A new report by the Alliance for Food and Farming, Watsonville, Calif., found that between 1990 and 2007, an overwhelming majority were linked to mishandling after leaving the farm or processor.
Released March 29 during a Web seminar, the report, analyzes data from the Centers for Disease Control and Prevention over 17 years and attempts to quantify where produce was contaminated and how it measures up compared to other foodborne outbreaks linked to other food groups.
The report is based on data from 6,290 confirmed outbreaks, 560 of which were related to produce.
“We believe improved access to data is a critical step” in reducing the risk of future outbreaks, said Reggie Brown, executive director of the Maitland-based Florida Tomato Exchange and an alliance member, during the Web session.
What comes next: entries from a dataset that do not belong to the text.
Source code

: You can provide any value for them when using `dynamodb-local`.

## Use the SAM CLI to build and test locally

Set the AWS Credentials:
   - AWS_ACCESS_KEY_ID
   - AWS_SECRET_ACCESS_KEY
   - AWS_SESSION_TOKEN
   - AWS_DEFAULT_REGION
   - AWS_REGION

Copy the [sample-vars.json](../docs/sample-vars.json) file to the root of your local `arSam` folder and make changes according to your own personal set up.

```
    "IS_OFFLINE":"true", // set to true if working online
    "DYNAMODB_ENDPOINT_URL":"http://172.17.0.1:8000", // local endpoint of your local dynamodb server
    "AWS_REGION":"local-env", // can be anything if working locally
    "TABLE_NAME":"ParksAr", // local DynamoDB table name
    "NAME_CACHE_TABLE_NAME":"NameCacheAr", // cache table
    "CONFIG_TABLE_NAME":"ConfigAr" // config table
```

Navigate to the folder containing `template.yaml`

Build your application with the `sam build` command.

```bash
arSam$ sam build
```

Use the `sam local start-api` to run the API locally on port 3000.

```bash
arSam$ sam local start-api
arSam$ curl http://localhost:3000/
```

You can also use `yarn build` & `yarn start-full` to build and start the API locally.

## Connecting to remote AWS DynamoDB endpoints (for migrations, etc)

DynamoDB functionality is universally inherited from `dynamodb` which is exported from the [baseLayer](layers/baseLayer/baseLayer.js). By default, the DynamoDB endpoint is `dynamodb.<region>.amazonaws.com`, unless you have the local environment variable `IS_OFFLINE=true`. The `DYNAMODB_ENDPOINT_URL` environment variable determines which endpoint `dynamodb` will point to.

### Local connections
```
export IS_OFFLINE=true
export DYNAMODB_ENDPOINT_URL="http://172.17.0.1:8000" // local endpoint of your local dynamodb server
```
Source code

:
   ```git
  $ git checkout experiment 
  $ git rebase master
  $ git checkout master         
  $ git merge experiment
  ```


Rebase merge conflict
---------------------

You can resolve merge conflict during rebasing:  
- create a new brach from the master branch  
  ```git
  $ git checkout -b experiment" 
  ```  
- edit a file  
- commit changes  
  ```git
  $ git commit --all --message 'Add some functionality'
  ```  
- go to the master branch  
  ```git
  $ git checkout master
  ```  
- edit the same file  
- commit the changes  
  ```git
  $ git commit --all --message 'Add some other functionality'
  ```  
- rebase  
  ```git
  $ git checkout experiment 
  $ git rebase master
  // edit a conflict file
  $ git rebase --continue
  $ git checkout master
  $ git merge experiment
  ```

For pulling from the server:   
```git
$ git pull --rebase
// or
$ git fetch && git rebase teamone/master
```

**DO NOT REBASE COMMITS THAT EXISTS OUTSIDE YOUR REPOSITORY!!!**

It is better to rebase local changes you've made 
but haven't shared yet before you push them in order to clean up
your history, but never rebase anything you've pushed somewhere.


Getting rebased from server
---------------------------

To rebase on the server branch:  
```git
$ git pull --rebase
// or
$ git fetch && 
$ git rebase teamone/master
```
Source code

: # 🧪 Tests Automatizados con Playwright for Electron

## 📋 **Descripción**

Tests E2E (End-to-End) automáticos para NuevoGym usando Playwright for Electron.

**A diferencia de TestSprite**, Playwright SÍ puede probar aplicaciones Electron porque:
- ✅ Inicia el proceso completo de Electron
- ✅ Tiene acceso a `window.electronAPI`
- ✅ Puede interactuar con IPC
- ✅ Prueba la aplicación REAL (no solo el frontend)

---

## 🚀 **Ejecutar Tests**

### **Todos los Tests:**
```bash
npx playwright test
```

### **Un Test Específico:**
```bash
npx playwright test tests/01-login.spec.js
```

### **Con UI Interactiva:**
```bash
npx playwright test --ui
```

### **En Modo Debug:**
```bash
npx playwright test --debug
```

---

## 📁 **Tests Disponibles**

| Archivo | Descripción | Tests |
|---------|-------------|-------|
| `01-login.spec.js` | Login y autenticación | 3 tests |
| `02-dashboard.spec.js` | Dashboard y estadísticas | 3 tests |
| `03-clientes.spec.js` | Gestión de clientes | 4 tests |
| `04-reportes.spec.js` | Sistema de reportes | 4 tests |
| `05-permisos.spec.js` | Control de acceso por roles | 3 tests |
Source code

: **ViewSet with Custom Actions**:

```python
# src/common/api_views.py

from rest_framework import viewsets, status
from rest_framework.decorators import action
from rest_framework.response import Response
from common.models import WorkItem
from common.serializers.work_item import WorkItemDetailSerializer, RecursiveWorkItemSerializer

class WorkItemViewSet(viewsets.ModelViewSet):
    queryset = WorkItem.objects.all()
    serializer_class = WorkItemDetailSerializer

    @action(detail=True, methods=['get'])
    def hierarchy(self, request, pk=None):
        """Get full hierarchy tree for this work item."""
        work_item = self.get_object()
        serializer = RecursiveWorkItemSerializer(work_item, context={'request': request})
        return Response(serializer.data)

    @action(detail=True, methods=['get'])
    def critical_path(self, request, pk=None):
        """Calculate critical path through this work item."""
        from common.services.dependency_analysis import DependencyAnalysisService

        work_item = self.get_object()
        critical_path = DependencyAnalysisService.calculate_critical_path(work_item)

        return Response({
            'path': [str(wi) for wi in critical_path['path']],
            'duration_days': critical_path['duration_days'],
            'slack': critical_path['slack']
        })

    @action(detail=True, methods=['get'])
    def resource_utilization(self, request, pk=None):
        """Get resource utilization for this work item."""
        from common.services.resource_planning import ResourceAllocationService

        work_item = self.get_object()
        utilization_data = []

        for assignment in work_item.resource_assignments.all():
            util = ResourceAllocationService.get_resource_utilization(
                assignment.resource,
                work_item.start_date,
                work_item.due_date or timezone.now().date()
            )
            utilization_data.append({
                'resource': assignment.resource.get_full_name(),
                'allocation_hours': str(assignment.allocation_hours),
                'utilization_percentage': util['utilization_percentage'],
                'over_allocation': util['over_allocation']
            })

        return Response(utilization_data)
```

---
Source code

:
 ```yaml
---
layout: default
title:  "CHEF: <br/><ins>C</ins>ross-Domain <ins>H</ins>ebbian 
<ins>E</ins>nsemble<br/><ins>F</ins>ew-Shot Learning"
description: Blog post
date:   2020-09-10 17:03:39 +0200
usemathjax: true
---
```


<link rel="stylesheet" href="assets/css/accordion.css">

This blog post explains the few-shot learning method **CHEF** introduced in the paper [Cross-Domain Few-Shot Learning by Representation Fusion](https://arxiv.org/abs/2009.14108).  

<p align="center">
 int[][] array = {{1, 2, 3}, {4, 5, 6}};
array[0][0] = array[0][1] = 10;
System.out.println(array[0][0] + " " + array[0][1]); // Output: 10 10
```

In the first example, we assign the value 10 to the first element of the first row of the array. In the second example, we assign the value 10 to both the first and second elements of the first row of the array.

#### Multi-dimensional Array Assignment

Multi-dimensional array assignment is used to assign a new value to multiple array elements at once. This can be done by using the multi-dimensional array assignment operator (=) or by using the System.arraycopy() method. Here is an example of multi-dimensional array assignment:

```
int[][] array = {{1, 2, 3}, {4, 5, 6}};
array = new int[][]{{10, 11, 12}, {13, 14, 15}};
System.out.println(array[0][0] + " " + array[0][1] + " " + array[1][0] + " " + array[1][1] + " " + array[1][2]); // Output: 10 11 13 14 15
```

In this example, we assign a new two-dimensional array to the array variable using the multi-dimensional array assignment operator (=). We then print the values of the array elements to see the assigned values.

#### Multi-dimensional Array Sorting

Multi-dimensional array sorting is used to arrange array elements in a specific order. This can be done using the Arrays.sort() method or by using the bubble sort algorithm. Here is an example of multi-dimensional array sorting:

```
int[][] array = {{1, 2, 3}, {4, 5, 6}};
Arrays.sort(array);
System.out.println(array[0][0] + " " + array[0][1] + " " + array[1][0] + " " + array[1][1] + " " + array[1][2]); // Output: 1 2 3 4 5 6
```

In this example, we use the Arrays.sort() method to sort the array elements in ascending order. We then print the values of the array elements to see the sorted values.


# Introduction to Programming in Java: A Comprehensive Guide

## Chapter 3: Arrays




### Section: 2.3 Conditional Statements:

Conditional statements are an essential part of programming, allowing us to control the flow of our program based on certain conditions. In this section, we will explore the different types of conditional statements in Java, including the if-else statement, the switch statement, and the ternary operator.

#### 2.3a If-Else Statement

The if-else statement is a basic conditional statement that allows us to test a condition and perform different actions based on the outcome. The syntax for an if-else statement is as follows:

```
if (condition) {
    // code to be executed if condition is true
According to the report, 10% of the outbreaks were “associated with improper handling after leaving the farm,” and 2.2% were “associated with the growing, packing, shipping or processing of produce.”
Additionally, 65% of outbreaks were associated with produce mishandled at the foodservice level, and 13% were related to mishandling produce at home, according to the report.
In situations where the source of the contamination was unclear, the report listed them in the category of “the growing, packing, shipping or processing of produce.”
“We do not intend to use this report to shift blame to any other segment or food group,” said Marilyn Dolan, executive director of Alliance for Food & Farming.